Passer du VPN au “Zero Trust” ne se limite pas à renforcer la sécurité IT. Cette transition améliore aussi l’expérience utilisateur, la gestion et l’évolutivité. 

  • Une sécurité renforcée 
    Les utilisateurs n’ont accès qu’à ce dont ils ont réellement besoin. Cela réduit le risque de mouvement latéral au sein du réseau en cas d’abus ou d’incident de sécurité. 
  • Une meilleure expérience utilisateur 
    Fini les connexions VPN fastidieuses où tout le trafic passe par une passerelle centrale. Les utilisateurs peuvent travailler plus rapidement et plus simplement, où qu’ils se trouvent. 
  • Une gestion moins complexe 
    Les droits d’accès et les politiques de sécurité sont gérés de manière centralisée. Les équipes IT perdent ainsi moins de temps avec des configurations fragmentées et des problèmes liés aux clients VPN. 
  • Un accès sécurisé pour les tiers 
    Les fournisseurs et partenaires bénéficient uniquement d’un accès temporaire et ciblé, sans droits étendus sur le réseau ni installations lourdes. 
  • Plus de visibilité et de contrôle 
    Les organisations obtiennent une vision plus claire de qui fait quoi, où se produisent des comportements suspects et où une intervention est nécessaire. 
  • Une meilleure préparation pour l’avenir 
    Grâce à des contrôles de sécurité intégrés, des possibilités de reporting et une minimisation des données, le Zero Trust répond mieux aux nouvelles menaces et aux exigences réglementaires plus strictes. 

 

Où le « Zero Trust » fait-il aujourd’hui la plus grande différence ? 

Même si le “Zero Trust” est pertinent pour presque toutes les organisations, il apporte une valeur ajoutée particulière dans les environnements où se côtoient données sensibles, processus critiques et nombreux utilisateurs externes. 

  • Dans les soins de santé, le « Zero Trust » aide à mieux protéger les données médicales et à gérer les droits d’accès de manière plus stricte. 
  • Dans l’industrie, il offre une réponse solide au besoin d’accès à distance sécurisé à des systèmes de production spécifiques, sans exposer le reste du réseau industriel. 
  • Dans le secteur public et l’enseignement, il apporte davantage de contrôle dans des environnements complexes comptant de nombreux utilisateurs, sites et collaborations. 

 

Est-il temps de tourner la page du VPN ? 

Le VPN a joué un rôle important pendant de nombreuses années, mais il correspond de moins en moins à la réalité du travail hybride, des applications cloud, de la collaboration externe et des exigences de conformité plus strictes. 

Pour les organisations qui souhaitent davantage de contrôle, une meilleure visibilité et une sécurité renforcée, le « Zero Trust » n’est pas une tendance passagère.
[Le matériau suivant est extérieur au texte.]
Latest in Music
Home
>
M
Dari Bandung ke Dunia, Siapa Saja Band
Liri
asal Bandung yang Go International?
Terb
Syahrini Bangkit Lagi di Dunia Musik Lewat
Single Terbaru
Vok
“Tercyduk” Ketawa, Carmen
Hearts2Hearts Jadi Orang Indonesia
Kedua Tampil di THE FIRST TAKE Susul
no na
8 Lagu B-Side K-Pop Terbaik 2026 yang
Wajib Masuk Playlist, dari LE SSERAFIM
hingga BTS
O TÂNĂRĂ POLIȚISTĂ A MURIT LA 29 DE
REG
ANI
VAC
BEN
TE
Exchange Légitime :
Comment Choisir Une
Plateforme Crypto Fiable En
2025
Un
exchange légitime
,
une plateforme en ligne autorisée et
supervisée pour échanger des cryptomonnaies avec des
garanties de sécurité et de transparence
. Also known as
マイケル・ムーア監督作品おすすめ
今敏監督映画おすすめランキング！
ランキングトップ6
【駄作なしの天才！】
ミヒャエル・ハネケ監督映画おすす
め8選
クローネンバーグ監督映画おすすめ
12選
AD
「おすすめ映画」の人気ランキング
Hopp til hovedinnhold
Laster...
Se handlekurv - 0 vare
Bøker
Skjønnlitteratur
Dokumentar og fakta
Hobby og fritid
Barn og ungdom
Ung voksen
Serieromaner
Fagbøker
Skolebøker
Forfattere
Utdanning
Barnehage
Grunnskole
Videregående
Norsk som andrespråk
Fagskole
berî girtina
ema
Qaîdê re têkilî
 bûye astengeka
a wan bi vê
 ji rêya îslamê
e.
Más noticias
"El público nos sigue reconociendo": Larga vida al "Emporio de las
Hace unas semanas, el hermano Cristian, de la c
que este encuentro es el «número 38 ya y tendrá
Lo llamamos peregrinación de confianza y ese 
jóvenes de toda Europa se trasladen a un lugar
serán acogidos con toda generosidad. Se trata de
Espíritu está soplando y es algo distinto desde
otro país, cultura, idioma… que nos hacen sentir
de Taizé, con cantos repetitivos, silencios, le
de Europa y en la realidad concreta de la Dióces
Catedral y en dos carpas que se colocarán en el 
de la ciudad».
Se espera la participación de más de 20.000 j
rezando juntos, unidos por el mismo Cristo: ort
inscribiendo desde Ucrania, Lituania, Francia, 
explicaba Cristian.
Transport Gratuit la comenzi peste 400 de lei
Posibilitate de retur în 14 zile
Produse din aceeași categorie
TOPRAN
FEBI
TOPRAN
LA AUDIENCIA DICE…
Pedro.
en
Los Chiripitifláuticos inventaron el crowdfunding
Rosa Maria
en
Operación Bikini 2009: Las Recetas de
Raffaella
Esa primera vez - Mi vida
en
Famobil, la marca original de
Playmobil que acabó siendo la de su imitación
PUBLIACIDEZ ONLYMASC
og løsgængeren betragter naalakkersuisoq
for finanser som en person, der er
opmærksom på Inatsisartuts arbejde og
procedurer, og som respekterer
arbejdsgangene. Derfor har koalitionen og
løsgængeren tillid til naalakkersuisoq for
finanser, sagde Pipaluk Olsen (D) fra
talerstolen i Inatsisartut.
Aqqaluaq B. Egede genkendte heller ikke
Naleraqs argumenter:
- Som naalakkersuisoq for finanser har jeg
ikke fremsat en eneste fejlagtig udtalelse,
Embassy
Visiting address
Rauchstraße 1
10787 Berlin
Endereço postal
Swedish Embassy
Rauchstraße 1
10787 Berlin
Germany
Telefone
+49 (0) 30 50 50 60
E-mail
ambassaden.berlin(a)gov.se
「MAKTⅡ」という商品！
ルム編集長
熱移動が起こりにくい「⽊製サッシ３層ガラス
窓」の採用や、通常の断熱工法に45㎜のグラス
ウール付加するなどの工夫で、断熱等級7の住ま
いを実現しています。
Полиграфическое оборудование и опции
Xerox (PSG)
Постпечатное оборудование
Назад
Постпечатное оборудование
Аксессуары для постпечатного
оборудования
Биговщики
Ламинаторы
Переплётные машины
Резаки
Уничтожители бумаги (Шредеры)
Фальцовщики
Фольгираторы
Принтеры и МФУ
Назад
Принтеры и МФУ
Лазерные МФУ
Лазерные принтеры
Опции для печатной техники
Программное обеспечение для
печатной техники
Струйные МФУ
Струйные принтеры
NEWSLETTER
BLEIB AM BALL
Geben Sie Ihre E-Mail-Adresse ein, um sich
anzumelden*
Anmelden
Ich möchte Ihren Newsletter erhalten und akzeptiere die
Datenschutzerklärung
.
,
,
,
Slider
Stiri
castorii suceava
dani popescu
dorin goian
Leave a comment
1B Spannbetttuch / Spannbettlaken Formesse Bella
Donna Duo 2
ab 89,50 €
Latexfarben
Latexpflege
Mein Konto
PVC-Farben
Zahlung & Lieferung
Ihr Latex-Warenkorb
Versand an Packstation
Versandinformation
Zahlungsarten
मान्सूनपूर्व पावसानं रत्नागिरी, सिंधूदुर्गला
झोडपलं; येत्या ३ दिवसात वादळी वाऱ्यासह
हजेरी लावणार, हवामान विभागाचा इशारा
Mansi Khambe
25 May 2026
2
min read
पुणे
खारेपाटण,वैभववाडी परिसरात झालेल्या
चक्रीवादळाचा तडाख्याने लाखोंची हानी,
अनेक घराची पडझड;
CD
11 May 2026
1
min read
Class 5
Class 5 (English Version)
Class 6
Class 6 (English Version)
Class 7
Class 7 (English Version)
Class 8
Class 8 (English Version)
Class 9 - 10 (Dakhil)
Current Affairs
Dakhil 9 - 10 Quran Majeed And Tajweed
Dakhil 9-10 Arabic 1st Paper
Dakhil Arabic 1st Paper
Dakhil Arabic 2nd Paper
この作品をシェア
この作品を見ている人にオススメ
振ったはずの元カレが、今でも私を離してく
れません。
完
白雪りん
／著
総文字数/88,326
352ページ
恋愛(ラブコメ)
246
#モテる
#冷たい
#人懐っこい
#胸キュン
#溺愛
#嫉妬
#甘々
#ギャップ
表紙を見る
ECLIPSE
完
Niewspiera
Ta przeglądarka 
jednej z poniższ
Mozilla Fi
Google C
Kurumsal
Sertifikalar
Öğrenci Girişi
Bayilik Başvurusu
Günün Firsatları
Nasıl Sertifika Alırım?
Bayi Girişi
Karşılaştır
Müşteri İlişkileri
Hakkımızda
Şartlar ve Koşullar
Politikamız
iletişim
C’est la prochaine étape logique. Le ZTNA et le SSE offrent les briques nécessaires à une approche moderne, plus sûre, plus conviviale et prête pour l’avenir. 

Conclusion : les organisations qui s’appuient encore entièrement sur le VPN traditionnel regardent en réalité vers le passé. Celles qui investissent dans le « Zero Trust » construisent un environnement numérique bien mieux adapté à la manière dont les personnes travaillent aujourd’hui.